Die Idee, Demokratie durch Losentscheidungssysteme zu organisieren, hat in den letzten Jahren in der Politikwissenschaft zunehmend Aufmerksamkeit gefunden. Der Fokus dieser Gedanken liegt auf einer besseren Wiedergabe der sozialen Struktur der Bevölkerung innerhalb politischer Versammlungen, wie dies derzeit nicht der Fall ist, z.B. im Deutschen Bundestag. Die meisten Wissenschaftler glauben jedoch, dass Losentscheidungssysteme die Wahlen als Hauptmittel zur Koordinierung politischer Handlungen nicht ersetzen sollten - das wäre auch nicht verfassungsgemäß möglich.
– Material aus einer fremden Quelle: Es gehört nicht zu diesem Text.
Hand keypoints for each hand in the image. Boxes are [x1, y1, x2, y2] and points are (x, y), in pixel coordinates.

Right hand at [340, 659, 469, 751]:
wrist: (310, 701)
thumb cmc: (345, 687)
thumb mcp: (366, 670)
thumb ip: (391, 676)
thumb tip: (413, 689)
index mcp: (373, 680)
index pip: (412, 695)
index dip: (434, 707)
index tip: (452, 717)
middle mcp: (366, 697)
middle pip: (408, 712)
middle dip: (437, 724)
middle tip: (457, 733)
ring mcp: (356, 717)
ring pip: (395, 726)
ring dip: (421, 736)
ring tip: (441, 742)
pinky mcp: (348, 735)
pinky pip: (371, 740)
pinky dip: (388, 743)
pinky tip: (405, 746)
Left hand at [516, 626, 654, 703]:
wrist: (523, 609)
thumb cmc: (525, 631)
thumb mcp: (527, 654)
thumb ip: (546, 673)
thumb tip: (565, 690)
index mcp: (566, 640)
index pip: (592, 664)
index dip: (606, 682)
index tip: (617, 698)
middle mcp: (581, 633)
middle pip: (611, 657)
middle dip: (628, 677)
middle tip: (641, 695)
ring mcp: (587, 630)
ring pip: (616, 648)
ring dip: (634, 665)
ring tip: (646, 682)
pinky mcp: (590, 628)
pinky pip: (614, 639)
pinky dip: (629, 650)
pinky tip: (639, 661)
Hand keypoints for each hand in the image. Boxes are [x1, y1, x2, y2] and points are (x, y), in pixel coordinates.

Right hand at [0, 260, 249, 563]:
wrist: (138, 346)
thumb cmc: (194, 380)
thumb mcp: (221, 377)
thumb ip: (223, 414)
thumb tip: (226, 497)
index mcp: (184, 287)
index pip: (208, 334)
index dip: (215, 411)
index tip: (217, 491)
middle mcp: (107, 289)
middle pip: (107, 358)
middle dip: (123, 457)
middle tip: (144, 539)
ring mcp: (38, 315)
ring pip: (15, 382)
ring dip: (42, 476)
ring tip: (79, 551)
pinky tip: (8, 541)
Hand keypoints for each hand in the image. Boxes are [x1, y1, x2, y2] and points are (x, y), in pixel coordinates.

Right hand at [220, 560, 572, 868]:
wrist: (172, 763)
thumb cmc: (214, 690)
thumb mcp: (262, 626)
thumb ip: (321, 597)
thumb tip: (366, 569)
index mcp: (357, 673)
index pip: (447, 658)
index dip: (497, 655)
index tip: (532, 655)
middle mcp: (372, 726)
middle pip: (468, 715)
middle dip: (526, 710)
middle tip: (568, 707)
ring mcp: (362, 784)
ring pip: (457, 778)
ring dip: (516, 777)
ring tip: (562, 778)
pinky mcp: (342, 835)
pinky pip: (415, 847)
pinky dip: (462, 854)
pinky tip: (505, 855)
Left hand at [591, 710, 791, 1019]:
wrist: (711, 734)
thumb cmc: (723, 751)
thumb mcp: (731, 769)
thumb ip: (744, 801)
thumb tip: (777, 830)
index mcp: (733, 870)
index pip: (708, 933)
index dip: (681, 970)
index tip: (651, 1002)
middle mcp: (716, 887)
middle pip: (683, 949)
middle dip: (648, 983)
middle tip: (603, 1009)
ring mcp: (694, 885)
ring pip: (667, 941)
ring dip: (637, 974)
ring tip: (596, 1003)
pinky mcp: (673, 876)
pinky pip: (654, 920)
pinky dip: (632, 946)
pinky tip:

Wenn es jedoch spezifische Entscheidungen an lokaler Ebene geben sollte, gilt der Ziehen einer Bürgerversammlung als eine gute Option.

Demokratische Teilhabe kann auch in Form von Referenden auftreten, wie oft in der Schweiz und war z.B. bei der Brexit-Entscheidung der Fall. Demonstrationen spielen in jeder Demokratie eine zentrale Rolle in der politischen Ausdrucksform. Dieses Jahr haben Millionen deutscher Bürger gegen die Rechte demonstriert, was möglicherweise dazu beigetragen hat, die AfD in den Umfragen zurückzudrängen. Klimaaktivisten haben es gelungen, viel Aufmerksamkeit zu erregen, z.B. indem sie sich an Straßen klebten. Adam sieht diese Aktivisten als Teil einer Tradition. "Was die Klimaaktivisten heute in Bezug auf Protest zeigen, ist in historischer Hinsicht nicht überdimensional." Die Suffragetten haben z.B. keine Tomatensaucen auf Gemälde, die durch Plexiglas geschützt sind, gespritzt, sondern sie haben sie zerschnitten.

Die Ausstellung in Bonn ist daher nicht nur eine traditionelle Kunstausstellung, sondern ein lockernder Einladung, die Demokratie neu zu überdenken. Viele Ansätze und Theorien werden erörtert. Lediglich das "Kiosk der Einfachen Antworten", ein Werk der Rostocker Künstlergruppe Schaum, blieb das ganze Mal geschlossen.